Agentic Validation Guardrails
AI extraction at this scale inevitably produces errors, hallucinated identifiers, misclassified attributes, and false matches where a product line name resembles a valid attribute value. We implemented agentic validation layers that cross-check extracted attributes against known reference databases, flag low-confidence extractions for manual review, and verify that the identified attribute combinations correspond to real, valid entities. Products that cannot be attributed with sufficient confidence are excluded from the output rather than allowed to introduce errors into the faceting system. This guardrail architecture is what makes the difference between a bulk AI output with unpredictable quality and a production-grade dataset suitable for import.
Product Type Classification
Before attribute extraction, the system classifies products within a category into their correct types based on name analysis and product characteristics. This enables type-specific processing, different product types exhibit different naming patterns and require different attribute structures and supports the creation of parallel faceted navigation hierarchies where needed. In practice, this also resolves strategic category architecture questions: which types should be grouped together and which warrant separate faceting structures.

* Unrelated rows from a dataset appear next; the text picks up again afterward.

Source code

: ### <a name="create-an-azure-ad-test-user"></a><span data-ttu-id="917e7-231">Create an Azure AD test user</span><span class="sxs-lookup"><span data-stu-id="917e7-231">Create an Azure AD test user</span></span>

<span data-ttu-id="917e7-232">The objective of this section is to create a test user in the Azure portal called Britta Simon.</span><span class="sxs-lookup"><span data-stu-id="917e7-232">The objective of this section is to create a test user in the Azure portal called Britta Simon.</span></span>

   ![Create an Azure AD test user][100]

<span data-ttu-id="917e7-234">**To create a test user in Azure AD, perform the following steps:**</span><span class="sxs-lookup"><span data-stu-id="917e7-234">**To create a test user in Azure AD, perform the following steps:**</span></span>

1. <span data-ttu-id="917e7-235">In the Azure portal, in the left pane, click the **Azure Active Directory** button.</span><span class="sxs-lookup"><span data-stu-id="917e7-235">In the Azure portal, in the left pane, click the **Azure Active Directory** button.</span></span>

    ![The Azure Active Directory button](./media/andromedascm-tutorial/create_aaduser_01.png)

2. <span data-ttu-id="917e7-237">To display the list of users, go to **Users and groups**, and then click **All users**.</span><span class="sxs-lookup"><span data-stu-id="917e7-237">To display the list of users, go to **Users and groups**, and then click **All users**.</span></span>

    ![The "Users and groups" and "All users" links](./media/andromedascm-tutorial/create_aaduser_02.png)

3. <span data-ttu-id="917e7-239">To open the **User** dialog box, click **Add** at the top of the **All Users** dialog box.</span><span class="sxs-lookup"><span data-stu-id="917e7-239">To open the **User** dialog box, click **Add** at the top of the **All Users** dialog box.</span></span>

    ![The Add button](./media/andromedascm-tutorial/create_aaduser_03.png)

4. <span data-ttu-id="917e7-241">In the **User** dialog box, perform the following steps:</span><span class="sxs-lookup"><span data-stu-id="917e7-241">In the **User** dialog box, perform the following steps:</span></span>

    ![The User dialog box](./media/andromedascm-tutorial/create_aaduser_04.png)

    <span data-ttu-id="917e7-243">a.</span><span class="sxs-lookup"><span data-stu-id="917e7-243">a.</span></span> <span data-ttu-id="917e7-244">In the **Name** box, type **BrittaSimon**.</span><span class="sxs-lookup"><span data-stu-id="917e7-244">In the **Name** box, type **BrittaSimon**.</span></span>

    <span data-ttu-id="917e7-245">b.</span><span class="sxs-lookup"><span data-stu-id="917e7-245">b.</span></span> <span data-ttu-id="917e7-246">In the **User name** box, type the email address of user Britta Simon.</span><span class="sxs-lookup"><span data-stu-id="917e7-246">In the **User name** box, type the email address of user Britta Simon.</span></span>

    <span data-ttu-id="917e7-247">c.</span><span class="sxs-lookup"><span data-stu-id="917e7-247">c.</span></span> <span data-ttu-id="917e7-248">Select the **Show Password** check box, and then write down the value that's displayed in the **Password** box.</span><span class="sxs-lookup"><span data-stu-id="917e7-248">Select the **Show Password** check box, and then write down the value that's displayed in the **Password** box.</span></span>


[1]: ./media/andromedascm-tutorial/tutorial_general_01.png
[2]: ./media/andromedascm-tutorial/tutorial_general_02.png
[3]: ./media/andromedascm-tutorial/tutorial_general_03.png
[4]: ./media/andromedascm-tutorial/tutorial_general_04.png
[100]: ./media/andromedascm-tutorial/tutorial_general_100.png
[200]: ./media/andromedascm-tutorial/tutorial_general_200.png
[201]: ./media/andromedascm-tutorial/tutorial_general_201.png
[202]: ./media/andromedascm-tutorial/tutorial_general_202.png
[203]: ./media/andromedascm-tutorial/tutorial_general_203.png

Import-Ready Output Format
The final output is a structured document ready for direct import into the eCommerce backend, each row containing the product URL, product name, SKU, and the relevant normalized attribute facets. No intermediate transformation or manual formatting is required between the pipeline output and the Magento import, eliminating friction from every batch.

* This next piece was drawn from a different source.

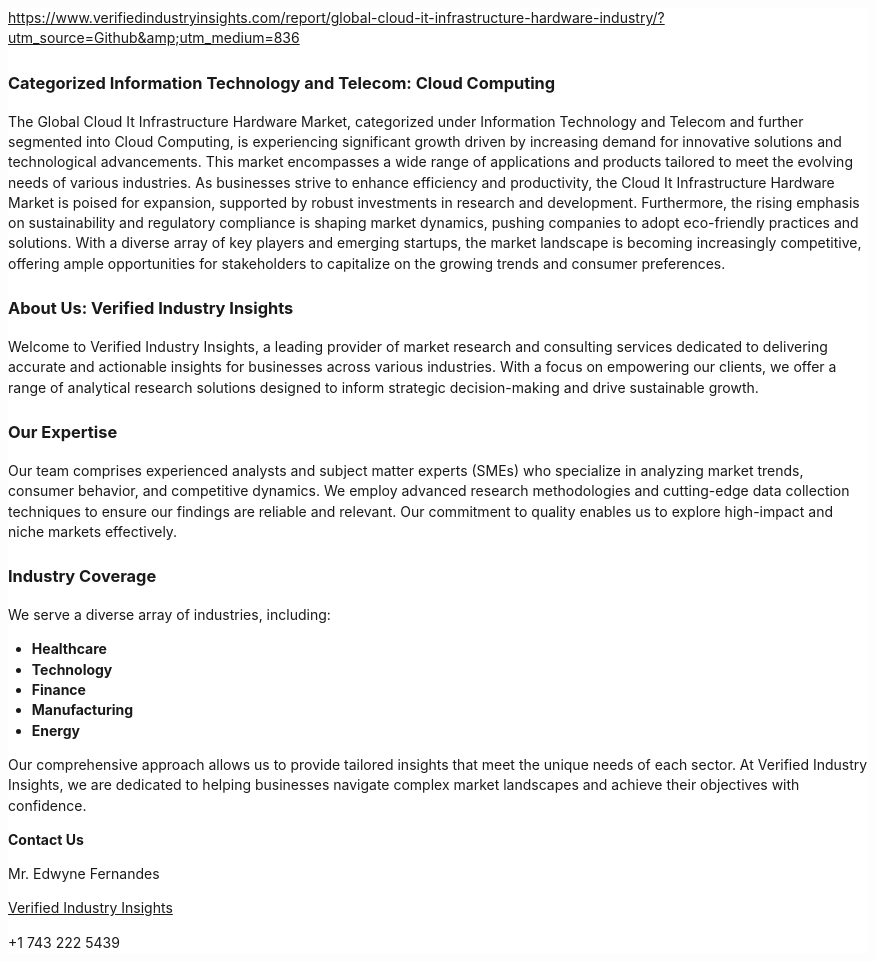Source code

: </strong><a href="https://www.verifiedindustryinsights.com/report/global-cloud-it-infrastructure-hardware-industry/?utm_source=Github&amp;utm_medium=836">https://www.verifiedindustryinsights.com/report/global-cloud-it-infrastructure-hardware-industry/?utm_source=Github&amp;utm_medium=836</a>&nbsp;</p><h3>Categorized Information Technology and Telecom: Cloud Computing </h3><p>The Global Cloud It Infrastructure Hardware Market, categorized under Information Technology and Telecom and further segmented into Cloud Computing, is experiencing significant growth driven by increasing demand for innovative solutions and technological advancements. This market encompasses a wide range of applications and products tailored to meet the evolving needs of various industries. As businesses strive to enhance efficiency and productivity, the Cloud It Infrastructure Hardware Market is poised for expansion, supported by robust investments in research and development. Furthermore, the rising emphasis on sustainability and regulatory compliance is shaping market dynamics, pushing companies to adopt eco-friendly practices and solutions. With a diverse array of key players and emerging startups, the market landscape is becoming increasingly competitive, offering ample opportunities for stakeholders to capitalize on the growing trends and consumer preferences.</p><h3>About Us: Verified Industry Insights</h3><p>Welcome to Verified Industry Insights, a leading provider of market research and consulting services dedicated to delivering accurate and actionable insights for businesses across various industries. With a focus on empowering our clients, we offer a range of analytical research solutions designed to inform strategic decision-making and drive sustainable growth.</p><h3>Our Expertise</h3><p>Our team comprises experienced analysts and subject matter experts (SMEs) who specialize in analyzing market trends, consumer behavior, and competitive dynamics. We employ advanced research methodologies and cutting-edge data collection techniques to ensure our findings are reliable and relevant. Our commitment to quality enables us to explore high-impact and niche markets effectively.</p><h3>Industry Coverage</h3><p>We serve a diverse array of industries, including:</p><ul><li><strong>Healthcare</strong></li><li><strong>Technology</strong></li><li><strong>Finance</strong></li><li><strong>Manufacturing</strong></li><li><strong>Energy</strong></li></ul><p>Our comprehensive approach allows us to provide tailored insights that meet the unique needs of each sector. At Verified Industry Insights, we are dedicated to helping businesses navigate complex market landscapes and achieve their objectives with confidence.</p><p><strong>Contact Us</strong></p><p>Mr. Edwyne Fernandes</p><p><a href="https://www.verifiedindustryinsights.com/">Verified Industry Insights</a></p><p>+1 743 222 5439</p>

Scalable Across the Catalog
The system was designed not as a one-time data cleanup for a single category but as a reusable pipeline. The core extraction, validation, and normalization architecture remains consistent across categories, while the reference catalogs, normalization rules, and attribute taxonomies are reconfigured per category. This means faceted navigation expansion no longer depends on complete ERP data as a prerequisite. Any category with an attribute gap can be processed through the pipeline and brought into the faceting system.
Results
- Scalable Attribution System What was previously a manual, category-by-category data problem now has a repeatable, AI-driven solution that can be applied across ePlaneta's 2,000+ category catalog, processing new categories and ongoing inventory additions without manual research.
- Hundreds of New Subcategory Pages Each processed category generates a structured set of faceted subcategories that immediately become targetable for long-tail SEO, while simultaneously solving the browsing and discoverability problems created by oversized, unfiltered category pages.
- Faceted Navigation Unblocked at Scale The dependency that had limited faceting to categories with clean ERP data has been removed. The system now enables faceted navigation for any category in the catalog, regardless of the state of supplier-provided data.